Лицо Цзяна перекосилось. Он смотрел на нее, как в тот день, когда зарезали свинью Сунь-цзы и Рин сказала, что хочет выбрать Стратегию. Он выглядел так, будто ему нанесли рану. Предали.
— Смысл каждого урока в том, чтобы ты осталась жива. Я учил тебя обретению баланса. Чтобы ты поняла вселенную лучше, чем все остальные. Я не учил тебя тому, как превратить это в оружие.
— Боги…
— Богов нельзя призывать по твоей прихоти. Боги слишком далеки от нашей реальности, и каждая попытка превратить их в оружие окончится лишь катастрофой.
— А что насчет Феникса?
Цзян остановился.
— О нет. Нет, нет, нет.
— Бога спирцев, — продолжила Рин. — Он отзывается на каждый призыв. Мы могли бы просто…
Цзян поморщился как от боли.
— Ты знаешь, что произошло со спирцами.
— Но они научились управлять пламенем задолго до Второй опиумной войны! Они веками были шаманами! Сила…
— Сила, которая тебя поглотит, — резко оборвал ее Цзян. — Вот что делает огонь. Почему, по-твоему, спирцы не сумели отвоевать свою свободу? Казалось бы, такой народ не способен долго подчиняться. Они бы покорили Никан, если бы хватило сил. Почему они так и не восстали против империи? Их погубил огонь, Рин, так же, как и наделил силой. Он сводил их с ума, лишал способности мыслить самостоятельно, и в результате они могли лишь драться по приказу. Спирцы думали только о своей силе, и пока император предоставлял им возможность удовлетворять жажду крови, их больше ничто не беспокоило. Спирцы были поглощены коллективными иллюзиями. Да, они вызывали огонь, но вряд ли стоит им подражать. Красный император был жесток и беспощаден, но даже ему хватало здравого смысла не тренировать шаманов для ополчения, не считая спирцев. Если использовать богов как оружие, это принесет лишь смерть.

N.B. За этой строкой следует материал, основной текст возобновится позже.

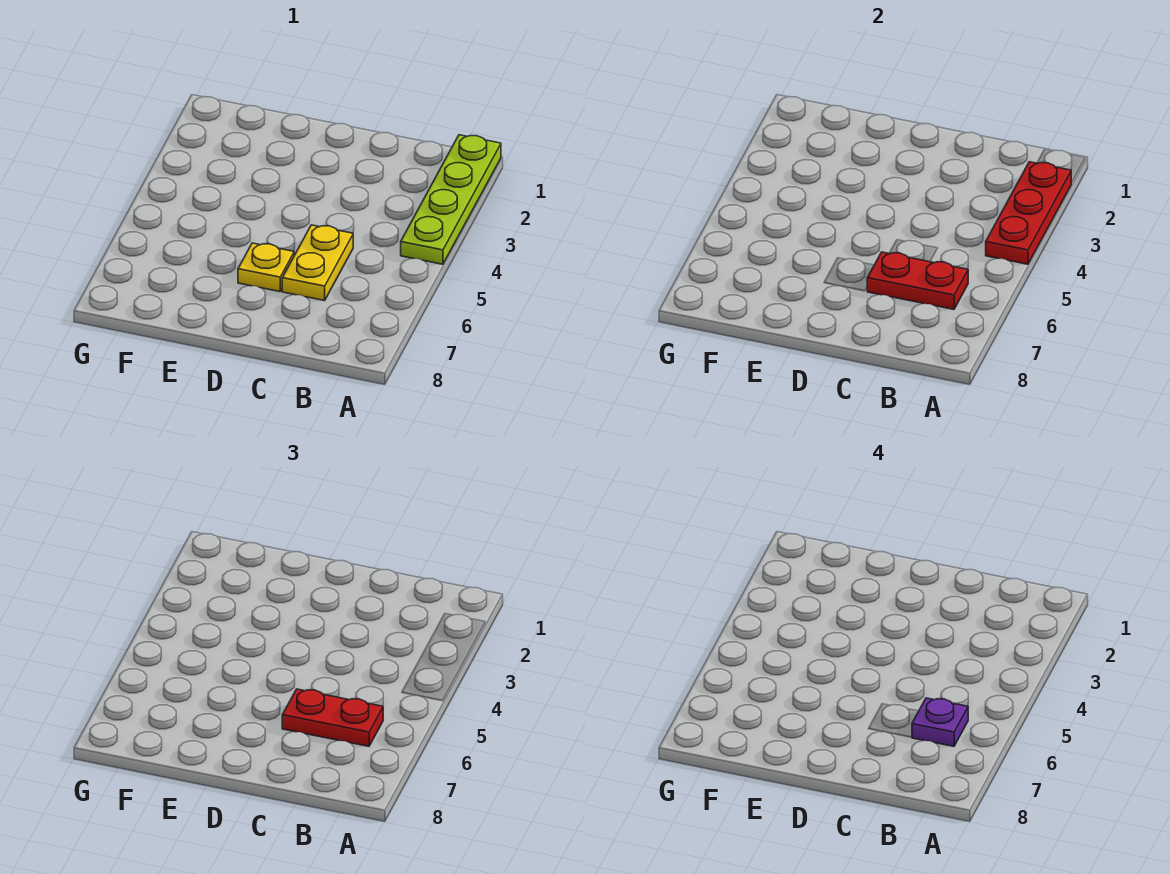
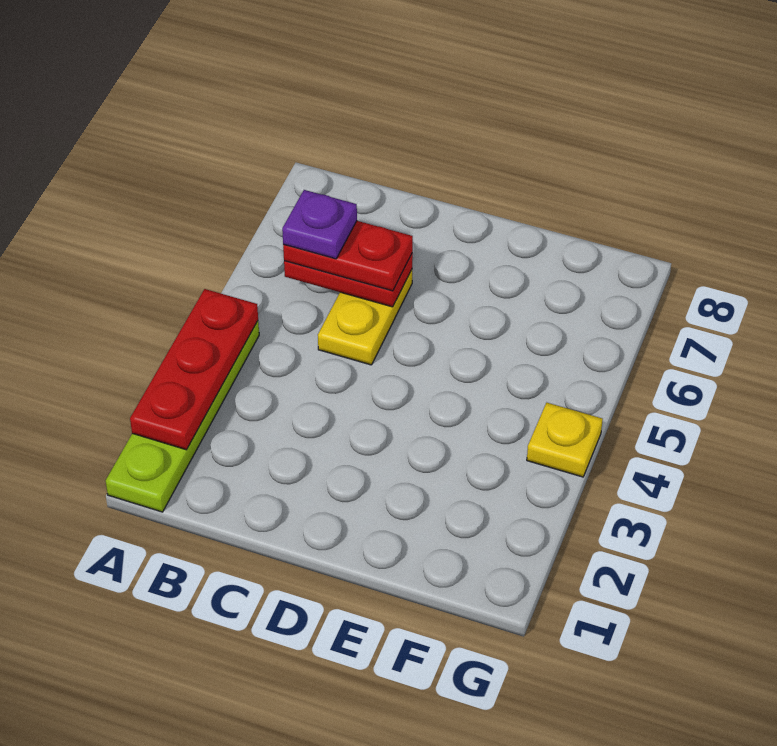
yellow 1x1 plate [238,243,294,292] -> yellow 1x1 plate moved to [527,403,603,477]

— Но идет война! Мы все равно можем умереть. А если призвать богов, это может дать нам шанс. Хуже уже быть не может.
— Ты слишком молода, — мягко произнес он. — Ты и понятия не имеешь.
После этого Рин не видела ни следа Цзяна на территории академии. Она знала, что он специально ее избегает, как перед Испытаниями, он всегда так делал, когда хотел увильнуть от разговора. Это ужасно ее злило.